### Your task
Gather each line containing the string "CROSS" from these entries.

Records contained in a dataset
==*==

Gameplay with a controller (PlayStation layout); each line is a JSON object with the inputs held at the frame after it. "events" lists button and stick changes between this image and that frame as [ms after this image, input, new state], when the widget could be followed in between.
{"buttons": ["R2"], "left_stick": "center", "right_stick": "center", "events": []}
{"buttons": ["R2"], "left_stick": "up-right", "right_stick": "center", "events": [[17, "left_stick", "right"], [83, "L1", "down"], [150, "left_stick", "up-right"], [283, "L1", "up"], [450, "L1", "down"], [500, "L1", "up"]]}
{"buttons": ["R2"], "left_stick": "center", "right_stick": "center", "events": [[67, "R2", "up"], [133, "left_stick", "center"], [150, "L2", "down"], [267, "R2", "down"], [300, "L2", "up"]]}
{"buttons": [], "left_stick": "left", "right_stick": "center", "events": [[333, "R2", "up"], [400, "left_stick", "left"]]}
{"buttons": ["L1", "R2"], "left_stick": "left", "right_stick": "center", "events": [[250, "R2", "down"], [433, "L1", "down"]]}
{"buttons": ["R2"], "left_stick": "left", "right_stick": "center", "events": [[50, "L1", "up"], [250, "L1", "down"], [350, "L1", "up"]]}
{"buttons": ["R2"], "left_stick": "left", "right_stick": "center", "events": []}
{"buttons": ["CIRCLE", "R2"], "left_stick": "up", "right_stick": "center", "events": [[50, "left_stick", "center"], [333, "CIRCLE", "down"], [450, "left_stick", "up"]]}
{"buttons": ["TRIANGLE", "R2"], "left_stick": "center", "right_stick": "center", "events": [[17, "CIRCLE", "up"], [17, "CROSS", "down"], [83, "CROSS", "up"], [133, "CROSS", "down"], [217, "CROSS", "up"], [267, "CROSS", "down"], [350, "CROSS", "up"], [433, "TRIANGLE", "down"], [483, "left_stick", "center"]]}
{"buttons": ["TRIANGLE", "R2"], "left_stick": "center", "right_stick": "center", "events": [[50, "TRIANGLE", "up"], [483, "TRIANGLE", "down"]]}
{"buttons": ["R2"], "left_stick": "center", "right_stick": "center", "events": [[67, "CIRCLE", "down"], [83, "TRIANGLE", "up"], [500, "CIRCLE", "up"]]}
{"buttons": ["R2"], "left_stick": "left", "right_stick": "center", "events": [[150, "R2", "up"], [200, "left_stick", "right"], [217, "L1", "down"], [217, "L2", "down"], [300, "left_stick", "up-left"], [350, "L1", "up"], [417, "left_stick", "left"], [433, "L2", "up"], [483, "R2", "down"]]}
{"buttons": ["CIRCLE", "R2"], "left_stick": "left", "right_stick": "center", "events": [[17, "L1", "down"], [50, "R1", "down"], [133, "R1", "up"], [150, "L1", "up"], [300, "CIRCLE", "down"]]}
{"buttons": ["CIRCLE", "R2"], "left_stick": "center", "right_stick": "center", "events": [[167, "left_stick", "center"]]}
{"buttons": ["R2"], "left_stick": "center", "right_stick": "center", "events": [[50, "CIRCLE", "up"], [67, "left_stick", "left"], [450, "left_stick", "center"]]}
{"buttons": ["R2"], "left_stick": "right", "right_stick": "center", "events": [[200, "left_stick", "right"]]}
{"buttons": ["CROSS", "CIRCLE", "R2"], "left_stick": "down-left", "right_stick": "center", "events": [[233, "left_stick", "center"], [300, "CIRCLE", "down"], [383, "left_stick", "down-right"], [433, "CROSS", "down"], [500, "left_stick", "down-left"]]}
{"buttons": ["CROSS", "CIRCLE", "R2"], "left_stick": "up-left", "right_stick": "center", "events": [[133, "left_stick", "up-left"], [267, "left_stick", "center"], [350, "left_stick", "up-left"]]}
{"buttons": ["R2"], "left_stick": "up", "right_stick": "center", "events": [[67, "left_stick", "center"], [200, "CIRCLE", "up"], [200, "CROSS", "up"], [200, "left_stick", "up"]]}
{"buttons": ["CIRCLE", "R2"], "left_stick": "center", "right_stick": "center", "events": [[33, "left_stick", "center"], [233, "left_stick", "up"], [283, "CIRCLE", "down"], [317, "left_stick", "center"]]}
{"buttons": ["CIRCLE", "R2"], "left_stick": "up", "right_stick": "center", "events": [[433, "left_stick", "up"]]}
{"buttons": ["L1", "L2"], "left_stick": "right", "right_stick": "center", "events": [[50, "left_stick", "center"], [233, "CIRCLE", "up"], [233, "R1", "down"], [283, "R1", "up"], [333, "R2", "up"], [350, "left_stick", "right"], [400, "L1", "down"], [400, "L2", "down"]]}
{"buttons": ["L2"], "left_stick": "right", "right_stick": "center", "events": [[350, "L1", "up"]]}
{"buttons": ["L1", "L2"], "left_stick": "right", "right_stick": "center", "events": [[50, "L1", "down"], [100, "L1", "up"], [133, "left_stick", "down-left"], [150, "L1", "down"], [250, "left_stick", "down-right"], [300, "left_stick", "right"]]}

==*==

### Your solution
{"buttons": ["TRIANGLE", "R2"], "left_stick": "center", "right_stick": "center", "events": [[17, "CIRCLE", "up"], [17, "CROSS", "down"], [83, "CROSS", "up"], [133, "CROSS", "down"], [217, "CROSS", "up"], [267, "CROSS", "down"], [350, "CROSS", "up"], [433, "TRIANGLE", "down"], [483, "left_stick", "center"]]}
{"buttons": ["CROSS", "CIRCLE", "R2"], "left_stick": "down-left", "right_stick": "center", "events": [[233, "left_stick", "center"], [300, "CIRCLE", "down"], [383, "left_stick", "down-right"], [433, "CROSS", "down"], [500, "left_stick", "down-left"]]}
{"buttons": ["CROSS", "CIRCLE", "R2"], "left_stick": "up-left", "right_stick": "center", "events": [[133, "left_stick", "up-left"], [267, "left_stick", "center"], [350, "left_stick", "up-left"]]}
{"buttons": ["R2"], "left_stick": "up", "right_stick": "center", "events": [[67, "left_stick", "center"], [200, "CIRCLE", "up"], [200, "CROSS", "up"], [200, "left_stick", "up"]]}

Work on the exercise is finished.